Exercise goal
Reproduce every line of text in the rows below verbatim. Omit the picture markers.

Input for this task
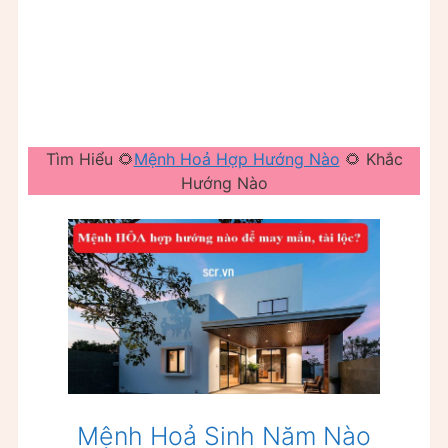
Tìm Hiểu 🌻
Mệnh Hoả Hợp Hướng Nào
🌻 Khắc
Hướng Nào
Mệnh Hoả Sinh Năm Nào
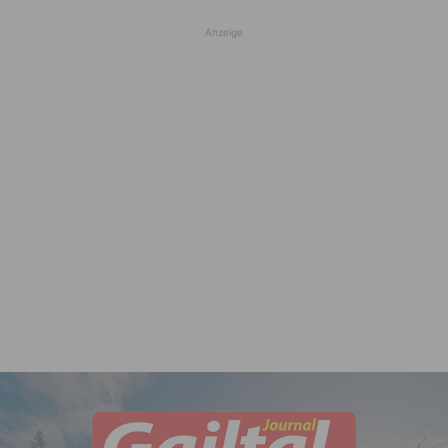
Anzeige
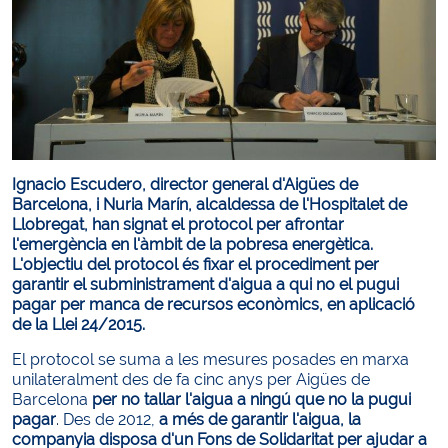
Ignacio Escudero, director general d'Aigües de
Barcelona, i Nuria Marín, alcaldessa de l'Hospitalet de
Llobregat, han signat el protocol per afrontar
l'emergència en l'àmbit de la pobresa energètica.
L'objectiu del protocol és fixar el procediment per
garantir el subministrament d'aigua a qui no el pugui
pagar per manca de recursos econòmics, en aplicació
de la Llei 24/2015.
El protocol se suma a les mesures posades en marxa
unilateralment des de fa cinc anys per Aigües de
Barcelona
per no tallar l'aigua a ningú que no la pugui
pagar
. Des de 2012,
a més de garantir l'aigua, la
companyia disposa d'un Fons de Solidaritat per ajudar a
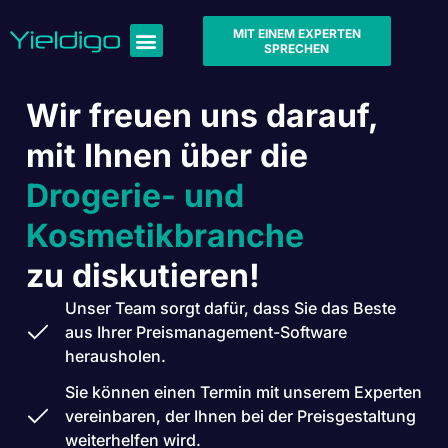
MIT EINEM EXPERTEN
SPRECHEN
Wir freuen uns darauf,
mit Ihnen über die
Drogerie- und
Kosmetikbranche
zu diskutieren!
Unser Team sorgt dafür, dass Sie das Beste
aus Ihrer Preismanagement-Software
herausholen.
Sie können einen Termin mit unserem Experten
vereinbaren, der Ihnen bei der Preisgestaltung
weiterhelfen wird.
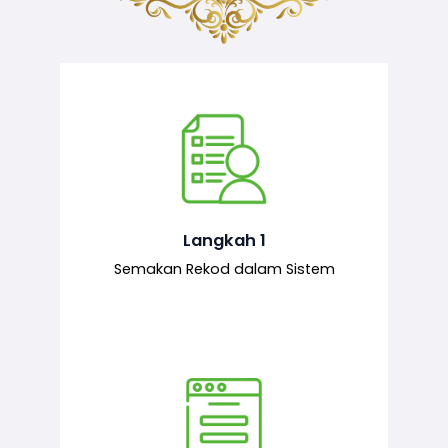
Semakan ke atas sejarah permohonan
yang pernah dibuat oleh pemohon,
iaitu maklumat terdahulu.
Langkah 1
Semakan Rekod dalam Sistem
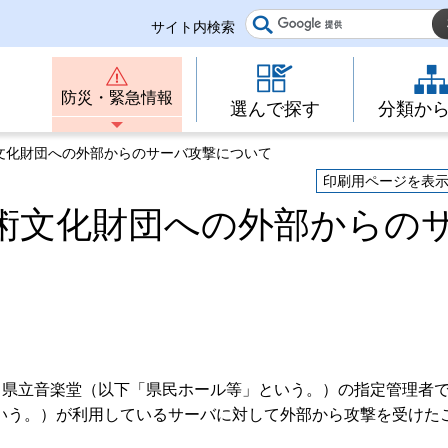
サイト内検索
防災・緊急情報
選んで探す
分類か
文化財団への外部からのサーバ攻撃について
印刷用ページを表
術文化財団への外部からの
、県立音楽堂（以下「県民ホール等」という。）の指定管理者
いう。）が利用しているサーバに対して外部から攻撃を受けた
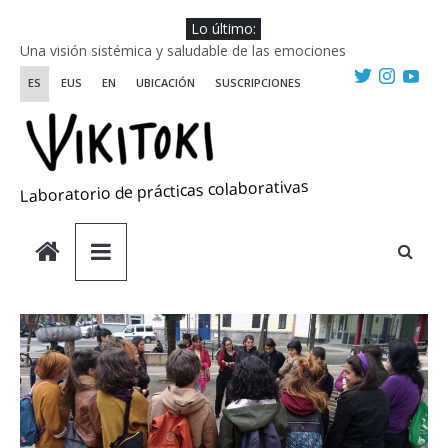
Saltar
Lo último:
al
Escuela de Prácticas Transformadoras
contenido
Una visión sistémica y saludable de las emociones
ES
EUS
EN
UBICACIÓN
SUSCRIPCIONES
Investigando y haciendo desde-con las artes
Wikiriki 2025 ::: Residencias seleccionadas
WIKIRIKI ::: Convocatoria de residencias de investigación y
creación 2025
Laboratorio de prácticas colaborativas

Exercise response
Tìm Hiểu 🌻
Mệnh Hoả Hợp Hướng Nào
🌻 Khắc
Hướng Nào
Mệnh Hoả Sinh Năm Nào
Anzeige
Ignacio Escudero, director general d'Aigües de
Barcelona, i Nuria Marín, alcaldessa de l'Hospitalet de
Llobregat, han signat el protocol per afrontar
l'emergència en l'àmbit de la pobresa energètica.
L'objectiu del protocol és fixar el procediment per
garantir el subministrament d'aigua a qui no el pugui
pagar per manca de recursos econòmics, en aplicació
de la Llei 24/2015.
El protocol se suma a les mesures posades en marxa
unilateralment des de fa cinc anys per Aigües de
Barcelona
per no tallar l'aigua a ningú que no la pugui
pagar
. Des de 2012,
a més de garantir l'aigua, la
companyia disposa d'un Fons de Solidaritat per ajudar a
MIT EINEM EXPERTEN
SPRECHEN
Wir freuen uns darauf,
mit Ihnen über die
Drogerie- und
Kosmetikbranche
zu diskutieren!
Unser Team sorgt dafür, dass Sie das Beste
aus Ihrer Preismanagement-Software
herausholen.
Sie können einen Termin mit unserem Experten
vereinbaren, der Ihnen bei der Preisgestaltung
weiterhelfen wird.
Semakan ke atas sejarah permohonan
yang pernah dibuat oleh pemohon,
iaitu maklumat terdahulu.
Langkah 1
Semakan Rekod dalam Sistem
サイト内検索
防災・緊急情報
選んで探す
分類か
文化財団への外部からのサーバ攻撃について
印刷用ページを表
術文化財団への外部からの
、県立音楽堂（以下「県民ホール等」という。）の指定管理者
いう。）が利用しているサーバに対して外部から攻撃を受けた
Saltar
Lo último:
al
Escuela de Prácticas Transformadoras
contenido
Una visión sistémica y saludable de las emociones
ES
EUS
EN
UBICACIÓN
SUSCRIPCIONES
Investigando y haciendo desde-con las artes
Wikiriki 2025 ::: Residencias seleccionadas
WIKIRIKI ::: Convocatoria de residencias de investigación y
creación 2025
Laboratorio de prácticas colaborativas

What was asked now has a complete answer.